History
This page documents the release history of the Book Data Tools. Each numbered,
released version has a corresponding Git tag (e.g. v2.0
).
If you use the Book Data Tools in published research, we ask that you do the
following:
- Cite the UMUAI paper,
regardless of which version of the data set you use.
- Cite the papers corresponding to the individual ratings, review, or
consumption data sets you are using.
- Clearly state the version of the data tools you are using in your paper.
- Let us know about your work so we can add you to the list.
Book Data 3.0 (in progress)
- Make the pipeline configurable so individual rating datasets can be disabled.
- Only support the full JSON GoodReads interaction data, because it is now
publicly available.
- Use jsonnet to generate DVC pipelines, taking
configuration settings into account.
- Update to newer VIAF and OpenLibrary dumps.
- Extract GoodReads author information into {{< file goodreads/gr-author-info.parquet >}}.
- Support full-text reviews from the GoodReads and Amazon 2018 data sets (enabled by default).

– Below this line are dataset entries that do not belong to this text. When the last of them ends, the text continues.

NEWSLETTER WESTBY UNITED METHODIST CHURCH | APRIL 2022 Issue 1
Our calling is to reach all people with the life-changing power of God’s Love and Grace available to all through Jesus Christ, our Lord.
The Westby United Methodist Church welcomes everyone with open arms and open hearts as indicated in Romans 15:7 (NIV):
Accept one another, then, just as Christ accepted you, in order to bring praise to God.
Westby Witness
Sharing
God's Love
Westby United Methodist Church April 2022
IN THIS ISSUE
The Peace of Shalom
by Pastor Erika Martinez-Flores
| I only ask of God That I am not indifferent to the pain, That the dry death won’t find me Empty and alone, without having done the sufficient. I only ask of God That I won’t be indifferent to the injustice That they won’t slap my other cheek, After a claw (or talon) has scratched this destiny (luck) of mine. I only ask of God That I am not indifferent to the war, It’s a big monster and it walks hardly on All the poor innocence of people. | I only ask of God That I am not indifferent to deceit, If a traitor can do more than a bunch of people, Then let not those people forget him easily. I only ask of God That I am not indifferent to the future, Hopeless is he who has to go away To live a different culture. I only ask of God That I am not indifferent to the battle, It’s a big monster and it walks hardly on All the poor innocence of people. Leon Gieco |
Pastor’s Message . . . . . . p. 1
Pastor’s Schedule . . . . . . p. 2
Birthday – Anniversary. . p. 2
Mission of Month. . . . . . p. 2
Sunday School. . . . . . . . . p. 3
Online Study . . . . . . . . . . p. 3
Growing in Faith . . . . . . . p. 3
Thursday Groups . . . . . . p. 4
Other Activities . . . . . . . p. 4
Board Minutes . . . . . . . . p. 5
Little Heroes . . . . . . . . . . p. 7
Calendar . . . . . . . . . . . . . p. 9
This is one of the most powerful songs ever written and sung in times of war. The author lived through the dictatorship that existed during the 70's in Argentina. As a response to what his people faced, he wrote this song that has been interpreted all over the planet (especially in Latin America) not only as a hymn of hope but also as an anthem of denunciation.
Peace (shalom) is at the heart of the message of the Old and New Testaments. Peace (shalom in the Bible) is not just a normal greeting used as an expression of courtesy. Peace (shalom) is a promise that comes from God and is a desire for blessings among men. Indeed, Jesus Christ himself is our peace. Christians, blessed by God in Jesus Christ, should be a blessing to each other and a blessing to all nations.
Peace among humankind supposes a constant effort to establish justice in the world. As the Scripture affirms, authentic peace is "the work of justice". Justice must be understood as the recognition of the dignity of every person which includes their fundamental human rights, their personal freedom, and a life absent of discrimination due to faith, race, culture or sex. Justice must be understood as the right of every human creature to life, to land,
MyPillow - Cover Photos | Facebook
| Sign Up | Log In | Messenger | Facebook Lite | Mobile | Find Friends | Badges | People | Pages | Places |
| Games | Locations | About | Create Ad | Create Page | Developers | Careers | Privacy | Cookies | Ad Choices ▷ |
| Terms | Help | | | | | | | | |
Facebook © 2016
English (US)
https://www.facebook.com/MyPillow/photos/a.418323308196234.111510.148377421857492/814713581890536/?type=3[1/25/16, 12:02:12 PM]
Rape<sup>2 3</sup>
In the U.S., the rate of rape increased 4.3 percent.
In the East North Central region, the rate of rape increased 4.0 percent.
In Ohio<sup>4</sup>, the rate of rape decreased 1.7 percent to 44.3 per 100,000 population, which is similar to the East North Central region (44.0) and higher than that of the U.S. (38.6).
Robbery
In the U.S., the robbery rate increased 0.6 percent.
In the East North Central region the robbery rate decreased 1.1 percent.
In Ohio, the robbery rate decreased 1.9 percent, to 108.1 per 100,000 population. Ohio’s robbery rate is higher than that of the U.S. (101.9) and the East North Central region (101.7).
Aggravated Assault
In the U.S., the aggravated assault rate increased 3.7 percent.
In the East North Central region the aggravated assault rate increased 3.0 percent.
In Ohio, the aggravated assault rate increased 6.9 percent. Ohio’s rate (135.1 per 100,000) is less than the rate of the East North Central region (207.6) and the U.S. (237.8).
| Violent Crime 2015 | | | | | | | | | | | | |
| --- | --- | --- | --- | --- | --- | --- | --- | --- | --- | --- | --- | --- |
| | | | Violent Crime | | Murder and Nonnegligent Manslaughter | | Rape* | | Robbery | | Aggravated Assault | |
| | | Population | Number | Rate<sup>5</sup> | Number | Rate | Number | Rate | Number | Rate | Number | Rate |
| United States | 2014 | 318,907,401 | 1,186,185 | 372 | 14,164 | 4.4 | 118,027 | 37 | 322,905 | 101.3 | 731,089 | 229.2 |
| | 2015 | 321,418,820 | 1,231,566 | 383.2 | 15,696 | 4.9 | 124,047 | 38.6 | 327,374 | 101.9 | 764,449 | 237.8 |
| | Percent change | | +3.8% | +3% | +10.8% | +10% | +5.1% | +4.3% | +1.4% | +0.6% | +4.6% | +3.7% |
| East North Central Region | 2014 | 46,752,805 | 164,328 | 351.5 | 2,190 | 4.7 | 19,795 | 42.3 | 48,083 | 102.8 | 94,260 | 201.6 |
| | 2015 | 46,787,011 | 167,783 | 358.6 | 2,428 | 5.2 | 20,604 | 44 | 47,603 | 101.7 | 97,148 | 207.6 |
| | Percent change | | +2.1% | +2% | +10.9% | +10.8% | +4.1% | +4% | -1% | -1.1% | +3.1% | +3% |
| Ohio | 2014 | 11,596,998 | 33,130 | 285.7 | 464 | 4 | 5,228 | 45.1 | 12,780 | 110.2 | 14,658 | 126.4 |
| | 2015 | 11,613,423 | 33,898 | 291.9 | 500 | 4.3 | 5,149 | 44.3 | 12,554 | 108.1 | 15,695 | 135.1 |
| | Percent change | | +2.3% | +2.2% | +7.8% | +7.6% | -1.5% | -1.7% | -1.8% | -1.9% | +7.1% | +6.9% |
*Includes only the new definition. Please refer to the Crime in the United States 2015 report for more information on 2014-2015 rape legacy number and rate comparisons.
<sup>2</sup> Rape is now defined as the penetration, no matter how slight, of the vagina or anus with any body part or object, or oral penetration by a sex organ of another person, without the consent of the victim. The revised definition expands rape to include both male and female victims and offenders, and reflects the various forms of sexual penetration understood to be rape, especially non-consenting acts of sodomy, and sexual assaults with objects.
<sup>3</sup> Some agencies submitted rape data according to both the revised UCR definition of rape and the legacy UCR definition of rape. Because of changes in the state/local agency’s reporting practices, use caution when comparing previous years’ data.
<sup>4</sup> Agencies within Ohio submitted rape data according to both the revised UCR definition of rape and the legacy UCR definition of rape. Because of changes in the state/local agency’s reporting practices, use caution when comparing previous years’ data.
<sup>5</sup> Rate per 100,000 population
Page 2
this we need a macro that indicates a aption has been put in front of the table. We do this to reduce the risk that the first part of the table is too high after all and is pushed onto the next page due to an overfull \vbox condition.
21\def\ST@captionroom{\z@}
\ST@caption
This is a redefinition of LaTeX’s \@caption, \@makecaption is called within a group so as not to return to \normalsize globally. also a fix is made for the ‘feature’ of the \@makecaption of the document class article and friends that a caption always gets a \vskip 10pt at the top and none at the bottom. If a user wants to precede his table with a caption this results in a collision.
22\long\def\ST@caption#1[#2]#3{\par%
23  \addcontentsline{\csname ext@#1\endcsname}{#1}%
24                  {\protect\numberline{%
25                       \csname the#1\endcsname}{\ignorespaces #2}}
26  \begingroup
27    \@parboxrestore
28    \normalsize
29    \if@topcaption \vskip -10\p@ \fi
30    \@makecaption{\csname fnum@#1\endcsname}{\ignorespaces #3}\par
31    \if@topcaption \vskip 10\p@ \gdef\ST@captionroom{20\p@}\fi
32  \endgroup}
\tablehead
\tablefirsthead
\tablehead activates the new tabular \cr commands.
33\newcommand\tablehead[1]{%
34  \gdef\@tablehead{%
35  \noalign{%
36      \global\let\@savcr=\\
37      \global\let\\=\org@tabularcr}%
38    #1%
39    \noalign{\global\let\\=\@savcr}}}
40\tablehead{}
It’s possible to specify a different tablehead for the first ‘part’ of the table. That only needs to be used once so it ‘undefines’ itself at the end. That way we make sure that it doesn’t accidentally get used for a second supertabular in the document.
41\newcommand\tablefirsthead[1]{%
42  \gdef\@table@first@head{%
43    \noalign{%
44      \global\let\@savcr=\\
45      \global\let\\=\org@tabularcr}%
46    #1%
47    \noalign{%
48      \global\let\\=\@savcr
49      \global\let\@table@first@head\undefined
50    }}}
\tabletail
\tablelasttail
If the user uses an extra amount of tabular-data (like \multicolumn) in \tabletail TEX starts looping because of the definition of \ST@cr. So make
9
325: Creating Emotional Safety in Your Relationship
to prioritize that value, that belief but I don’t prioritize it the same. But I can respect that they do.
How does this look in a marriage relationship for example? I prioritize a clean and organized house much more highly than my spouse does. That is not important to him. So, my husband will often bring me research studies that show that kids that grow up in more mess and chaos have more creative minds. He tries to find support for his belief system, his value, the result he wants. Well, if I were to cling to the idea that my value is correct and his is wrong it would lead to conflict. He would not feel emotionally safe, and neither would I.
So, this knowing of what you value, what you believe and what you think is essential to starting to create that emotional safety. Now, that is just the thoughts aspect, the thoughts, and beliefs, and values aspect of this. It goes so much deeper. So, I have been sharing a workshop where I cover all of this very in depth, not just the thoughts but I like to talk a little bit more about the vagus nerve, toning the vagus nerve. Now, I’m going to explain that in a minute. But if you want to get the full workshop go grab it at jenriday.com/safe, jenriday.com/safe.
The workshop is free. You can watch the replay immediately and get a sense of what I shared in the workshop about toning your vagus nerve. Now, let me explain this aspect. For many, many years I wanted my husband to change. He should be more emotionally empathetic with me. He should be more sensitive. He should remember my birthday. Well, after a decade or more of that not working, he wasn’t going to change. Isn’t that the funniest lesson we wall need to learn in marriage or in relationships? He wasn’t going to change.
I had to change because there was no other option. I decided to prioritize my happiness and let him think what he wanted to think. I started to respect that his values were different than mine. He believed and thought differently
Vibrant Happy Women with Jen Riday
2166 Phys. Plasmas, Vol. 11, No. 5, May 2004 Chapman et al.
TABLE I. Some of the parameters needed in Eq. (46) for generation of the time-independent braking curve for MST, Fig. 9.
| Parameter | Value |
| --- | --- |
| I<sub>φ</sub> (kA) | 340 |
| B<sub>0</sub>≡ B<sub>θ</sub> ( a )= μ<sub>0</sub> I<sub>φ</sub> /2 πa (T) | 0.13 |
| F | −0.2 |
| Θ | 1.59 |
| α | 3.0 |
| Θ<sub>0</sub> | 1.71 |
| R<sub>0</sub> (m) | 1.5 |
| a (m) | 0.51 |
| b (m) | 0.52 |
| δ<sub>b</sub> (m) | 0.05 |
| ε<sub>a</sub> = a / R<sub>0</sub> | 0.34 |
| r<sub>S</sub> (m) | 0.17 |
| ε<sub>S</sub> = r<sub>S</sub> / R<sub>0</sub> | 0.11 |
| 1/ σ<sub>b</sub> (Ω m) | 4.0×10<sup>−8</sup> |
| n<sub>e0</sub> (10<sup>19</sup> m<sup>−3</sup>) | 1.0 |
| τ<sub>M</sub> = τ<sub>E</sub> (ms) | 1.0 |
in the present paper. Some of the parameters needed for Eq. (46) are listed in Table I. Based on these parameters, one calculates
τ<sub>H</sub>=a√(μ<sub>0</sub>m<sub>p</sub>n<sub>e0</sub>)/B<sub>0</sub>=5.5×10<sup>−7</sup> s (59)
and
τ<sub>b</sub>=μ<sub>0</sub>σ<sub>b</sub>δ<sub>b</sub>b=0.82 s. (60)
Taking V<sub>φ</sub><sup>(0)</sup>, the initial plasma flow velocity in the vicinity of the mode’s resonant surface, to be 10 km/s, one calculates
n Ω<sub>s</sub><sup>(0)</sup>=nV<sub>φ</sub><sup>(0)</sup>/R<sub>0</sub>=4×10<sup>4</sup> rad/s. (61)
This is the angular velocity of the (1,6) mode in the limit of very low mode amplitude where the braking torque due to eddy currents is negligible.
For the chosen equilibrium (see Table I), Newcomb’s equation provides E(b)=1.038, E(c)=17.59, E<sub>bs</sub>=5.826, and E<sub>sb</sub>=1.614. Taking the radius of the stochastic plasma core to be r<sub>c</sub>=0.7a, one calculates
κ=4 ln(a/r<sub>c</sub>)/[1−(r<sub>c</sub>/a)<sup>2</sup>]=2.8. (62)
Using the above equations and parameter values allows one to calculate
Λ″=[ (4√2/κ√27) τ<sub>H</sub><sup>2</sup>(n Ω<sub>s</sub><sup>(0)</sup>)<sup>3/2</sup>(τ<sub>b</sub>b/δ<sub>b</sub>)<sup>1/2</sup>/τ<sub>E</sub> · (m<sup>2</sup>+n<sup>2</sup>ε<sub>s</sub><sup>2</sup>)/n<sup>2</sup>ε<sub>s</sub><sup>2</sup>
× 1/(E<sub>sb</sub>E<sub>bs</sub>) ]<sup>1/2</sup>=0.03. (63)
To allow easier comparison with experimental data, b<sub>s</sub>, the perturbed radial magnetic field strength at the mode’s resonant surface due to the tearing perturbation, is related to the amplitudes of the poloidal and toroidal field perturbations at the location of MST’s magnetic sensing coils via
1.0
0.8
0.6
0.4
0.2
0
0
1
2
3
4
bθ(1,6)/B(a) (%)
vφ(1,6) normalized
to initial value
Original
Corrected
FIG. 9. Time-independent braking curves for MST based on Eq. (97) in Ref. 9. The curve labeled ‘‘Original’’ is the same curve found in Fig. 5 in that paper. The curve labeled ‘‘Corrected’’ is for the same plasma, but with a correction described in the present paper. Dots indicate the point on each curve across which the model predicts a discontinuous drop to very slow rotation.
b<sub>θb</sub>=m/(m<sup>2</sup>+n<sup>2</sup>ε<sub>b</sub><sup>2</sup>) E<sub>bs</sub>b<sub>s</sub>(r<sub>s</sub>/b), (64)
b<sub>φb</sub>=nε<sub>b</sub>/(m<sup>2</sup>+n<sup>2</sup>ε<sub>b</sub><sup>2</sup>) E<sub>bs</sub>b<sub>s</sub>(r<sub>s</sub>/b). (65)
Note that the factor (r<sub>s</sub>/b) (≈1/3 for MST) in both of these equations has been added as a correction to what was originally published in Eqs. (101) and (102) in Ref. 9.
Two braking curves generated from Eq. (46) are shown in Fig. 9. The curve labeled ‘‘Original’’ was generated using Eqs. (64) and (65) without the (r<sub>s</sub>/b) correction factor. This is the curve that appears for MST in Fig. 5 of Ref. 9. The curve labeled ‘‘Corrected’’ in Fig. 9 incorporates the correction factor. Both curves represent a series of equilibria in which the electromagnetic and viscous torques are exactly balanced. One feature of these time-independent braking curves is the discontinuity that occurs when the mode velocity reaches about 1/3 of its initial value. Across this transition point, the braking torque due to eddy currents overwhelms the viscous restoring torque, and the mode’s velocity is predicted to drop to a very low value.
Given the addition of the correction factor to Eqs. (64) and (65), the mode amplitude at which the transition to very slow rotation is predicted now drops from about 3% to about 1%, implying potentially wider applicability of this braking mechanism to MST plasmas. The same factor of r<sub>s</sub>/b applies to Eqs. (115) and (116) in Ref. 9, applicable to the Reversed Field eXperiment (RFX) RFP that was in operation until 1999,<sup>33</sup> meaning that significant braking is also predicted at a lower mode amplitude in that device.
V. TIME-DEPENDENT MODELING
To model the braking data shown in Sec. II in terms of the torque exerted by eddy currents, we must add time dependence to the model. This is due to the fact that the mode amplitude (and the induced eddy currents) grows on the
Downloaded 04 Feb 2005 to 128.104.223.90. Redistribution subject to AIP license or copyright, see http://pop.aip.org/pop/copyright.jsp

- Disable the BookCrossing data by default since the source website is offline.
- Extract 5-cores of interaction files.
- Update to OpenLibrary and VIAF dumps from the beginning of 2024 (OpenLibrary
2023-12-31, VIAF 2024-01-01).
Bugs Fixed
- 🪲 GoodReads cluster & work rating timestamps were on incorrect scale
Book Data 2.1
Version 2.1 has a few updates but does not change existing data schemas when run
with the full GoodReads interaction files. It does have improved book/author
linking that increases coverage due to a revised and corrected name parsing &
normalization flow.
The tools now support the GoodReads interaction CSV file, which is available
without registration, and uses this by default. See the GoodReads data
docs for the details. This means that, in their default
configuration, the book data integration uses only data that is publicly
available without special request.
Data Updates
- Updated VIAF to May 1, 2022 dump
- Updated OpenLibrary to March 29, 2022 dump
- Added 2018 version of the Amazon ratings
- Added code to extract edition and work subjects
- Updated docs for current extraction layout
- Added {{< file openlibrary/work-clusters.parquet >}} to simplify OpenLibrary integration
Logic Updates
- Switched from DataFusion to Polars, to reduce volatility and improve
maintainability. This also involved a switch from Arrow to Arrow2, which seems to have cleaner
code (and less custom logic needed for IO).
- Rewrote logic that was previously in DataFusion + custom TCL in Rust, so all integration code
is in Rust for consistency (and to avoid redundancy in things like logging configuration between
Rust and Python). The code is now in 2 languages: Rust integration and Python notebooks to report
on integration statistics.
- Improved name parsing
- Replaced
nom
-based name parser for {{< rust-fn ~bookdata::cleaning::names::name_variants >}}
with a new one written in peg
, that is both easier to read/maintain and more efficient.
- Corrected errors in name parser that emitted empty-string names for some authors.
- Added
clean_name
function, used across all name formatting, to normalize whitespace and
punctuation in name records from any source.
- Added more tests for name parsing and normalization.
- Fixed a bug in GoodReads integration, where we were not extracting ASINs.
- Extract book genres and series from GoodReads.
- Updated various Rust dependencies, and upgraded from StructOpt to
clap
's derive macros.
- Better progress reporting for data scans.
Book Data 2.0
This is the updated release of the Book Data Tools, using the same source data
as 1.0 but with DataFusion and Rust-based import logic, instead of PostgreSQL.
It is significantly easier to install and use.
Book Data 1.0
The original release that used PostgreSQL. There were a couple of versions of
this for the RecSys and UMUAI papers; the tagged 1.0 release corresponds to the
data used for the UMUAI paper.